/---

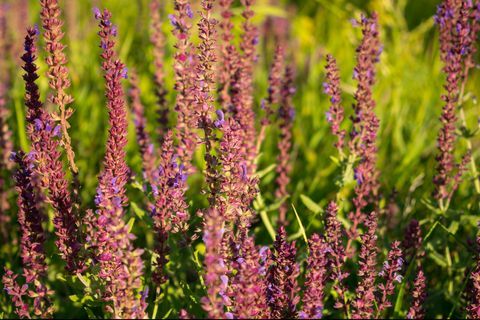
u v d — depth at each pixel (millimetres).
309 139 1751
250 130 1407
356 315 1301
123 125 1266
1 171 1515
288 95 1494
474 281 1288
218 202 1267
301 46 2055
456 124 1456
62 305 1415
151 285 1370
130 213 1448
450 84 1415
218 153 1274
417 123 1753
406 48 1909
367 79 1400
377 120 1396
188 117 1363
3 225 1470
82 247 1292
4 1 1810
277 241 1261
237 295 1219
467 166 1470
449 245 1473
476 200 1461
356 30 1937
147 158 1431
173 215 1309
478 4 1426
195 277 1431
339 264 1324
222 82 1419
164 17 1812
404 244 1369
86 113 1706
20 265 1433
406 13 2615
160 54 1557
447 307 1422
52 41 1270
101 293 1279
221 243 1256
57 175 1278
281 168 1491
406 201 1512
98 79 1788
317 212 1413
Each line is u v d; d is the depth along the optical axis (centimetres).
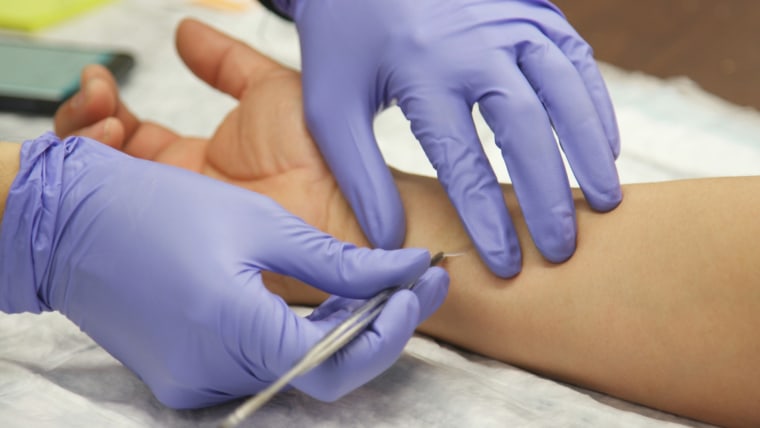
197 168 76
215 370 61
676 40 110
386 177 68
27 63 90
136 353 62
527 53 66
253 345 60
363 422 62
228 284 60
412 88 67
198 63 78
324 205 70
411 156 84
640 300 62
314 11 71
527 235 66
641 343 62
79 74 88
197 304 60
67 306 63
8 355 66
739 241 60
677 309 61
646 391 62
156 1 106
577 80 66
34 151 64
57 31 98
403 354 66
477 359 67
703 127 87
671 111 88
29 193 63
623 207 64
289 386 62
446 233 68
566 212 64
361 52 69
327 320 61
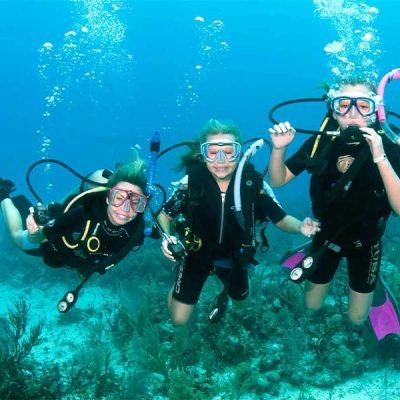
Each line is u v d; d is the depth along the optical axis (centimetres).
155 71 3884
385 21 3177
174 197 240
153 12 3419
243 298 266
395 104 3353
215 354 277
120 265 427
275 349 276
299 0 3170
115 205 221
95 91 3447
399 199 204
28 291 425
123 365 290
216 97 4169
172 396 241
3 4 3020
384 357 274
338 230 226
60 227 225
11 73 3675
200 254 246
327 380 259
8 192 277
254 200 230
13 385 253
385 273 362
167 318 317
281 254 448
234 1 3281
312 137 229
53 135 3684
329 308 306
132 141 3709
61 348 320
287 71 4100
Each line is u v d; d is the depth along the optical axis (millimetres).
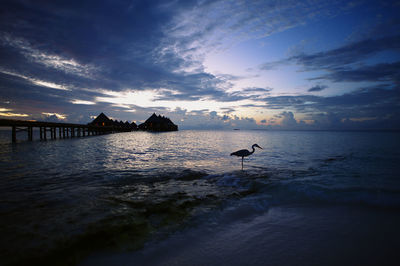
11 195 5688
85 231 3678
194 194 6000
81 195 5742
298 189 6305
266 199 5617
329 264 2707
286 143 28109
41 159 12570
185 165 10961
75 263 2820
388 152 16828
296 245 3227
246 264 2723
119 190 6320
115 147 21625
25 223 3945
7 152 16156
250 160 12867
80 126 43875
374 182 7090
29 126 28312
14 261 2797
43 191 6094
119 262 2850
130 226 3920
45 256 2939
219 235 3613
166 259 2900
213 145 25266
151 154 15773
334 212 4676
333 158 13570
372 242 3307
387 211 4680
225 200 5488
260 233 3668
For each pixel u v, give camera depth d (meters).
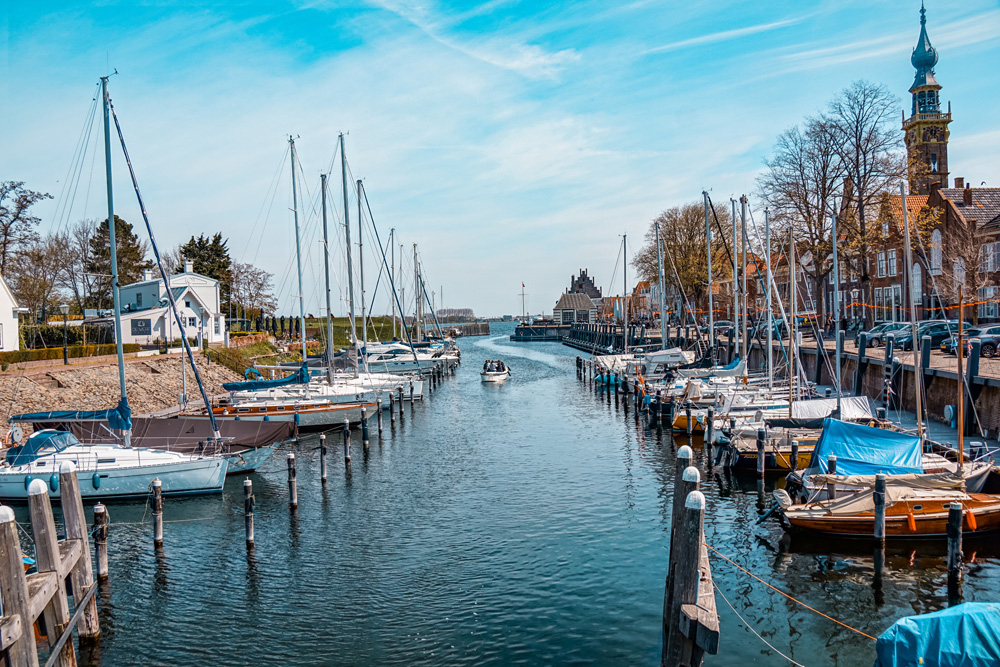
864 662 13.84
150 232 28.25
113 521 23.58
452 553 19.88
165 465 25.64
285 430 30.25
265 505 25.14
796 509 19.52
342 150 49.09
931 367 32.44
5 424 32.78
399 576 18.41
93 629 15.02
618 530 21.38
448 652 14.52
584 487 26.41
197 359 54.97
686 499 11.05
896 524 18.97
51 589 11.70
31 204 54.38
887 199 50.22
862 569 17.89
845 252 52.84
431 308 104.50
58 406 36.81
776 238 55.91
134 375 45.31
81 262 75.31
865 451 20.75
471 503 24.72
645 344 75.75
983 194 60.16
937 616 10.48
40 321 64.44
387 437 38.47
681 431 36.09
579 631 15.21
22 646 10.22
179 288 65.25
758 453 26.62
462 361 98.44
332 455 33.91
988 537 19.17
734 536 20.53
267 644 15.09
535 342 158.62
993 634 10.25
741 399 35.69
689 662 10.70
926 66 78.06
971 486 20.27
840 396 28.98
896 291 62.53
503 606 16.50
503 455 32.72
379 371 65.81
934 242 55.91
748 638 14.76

\---

▶ EXERCISE DETAILS
Copy only this from above: the line containing "62 305 1415", the line containing "250 160 12867", and all lines between, printed exactly. Leave out the pictures.

▶ ANSWER SPACE
62 305 1415
151 285 1370
130 213 1448
450 84 1415
218 153 1274
417 123 1753
406 48 1909
367 79 1400
377 120 1396
188 117 1363
3 225 1470
82 247 1292
4 1 1810
277 241 1261
237 295 1219
467 166 1470
449 245 1473
476 200 1461
356 30 1937
147 158 1431
173 215 1309
478 4 1426
195 277 1431
339 264 1324
222 82 1419
164 17 1812
404 244 1369
86 113 1706
20 265 1433
406 13 2615
160 54 1557
447 307 1422
52 41 1270
101 293 1279
221 243 1256
57 175 1278
281 168 1491
406 201 1512
98 79 1788
317 212 1413
Each line is u v d; d is the depth along the optical axis (centimetres).
197 168 76
215 370 61
676 40 110
386 177 68
27 63 90
136 353 62
527 53 66
253 345 60
363 422 62
228 284 60
412 88 67
198 63 78
324 205 70
411 156 84
640 300 62
314 11 71
527 235 66
641 343 62
79 74 88
197 304 60
67 306 63
8 355 66
739 241 60
677 309 61
646 391 62
156 1 106
577 80 66
34 151 64
57 31 98
403 354 66
477 359 67
703 127 87
671 111 88
29 193 63
623 207 64
289 386 62
446 233 68
566 212 64
361 52 69
327 320 61
Each line is u v d; d is the depth along the optical axis (centimetres).
155 71 3884
385 21 3177
174 197 240
153 12 3419
243 298 266
395 104 3353
215 354 277
120 265 427
275 349 276
299 0 3170
115 205 221
95 91 3447
399 199 204
28 291 425
123 365 290
216 97 4169
172 396 241
3 4 3020
384 357 274
338 230 226
60 227 225
11 73 3675
200 254 246
327 380 259
8 192 277
254 200 230
13 385 253
385 273 362
167 318 317
281 254 448
234 1 3281
312 137 229
53 135 3684
329 308 306
132 141 3709
61 348 320
287 71 4100
Each line is u v d; d is the depth along the optical axis (millimetres).
11 195 5688
85 231 3678
194 194 6000
81 195 5742
298 189 6305
266 199 5617
329 264 2707
286 143 28109
41 159 12570
185 165 10961
75 263 2820
388 152 16828
296 245 3227
246 264 2723
119 190 6320
115 147 21625
25 223 3945
7 152 16156
250 160 12867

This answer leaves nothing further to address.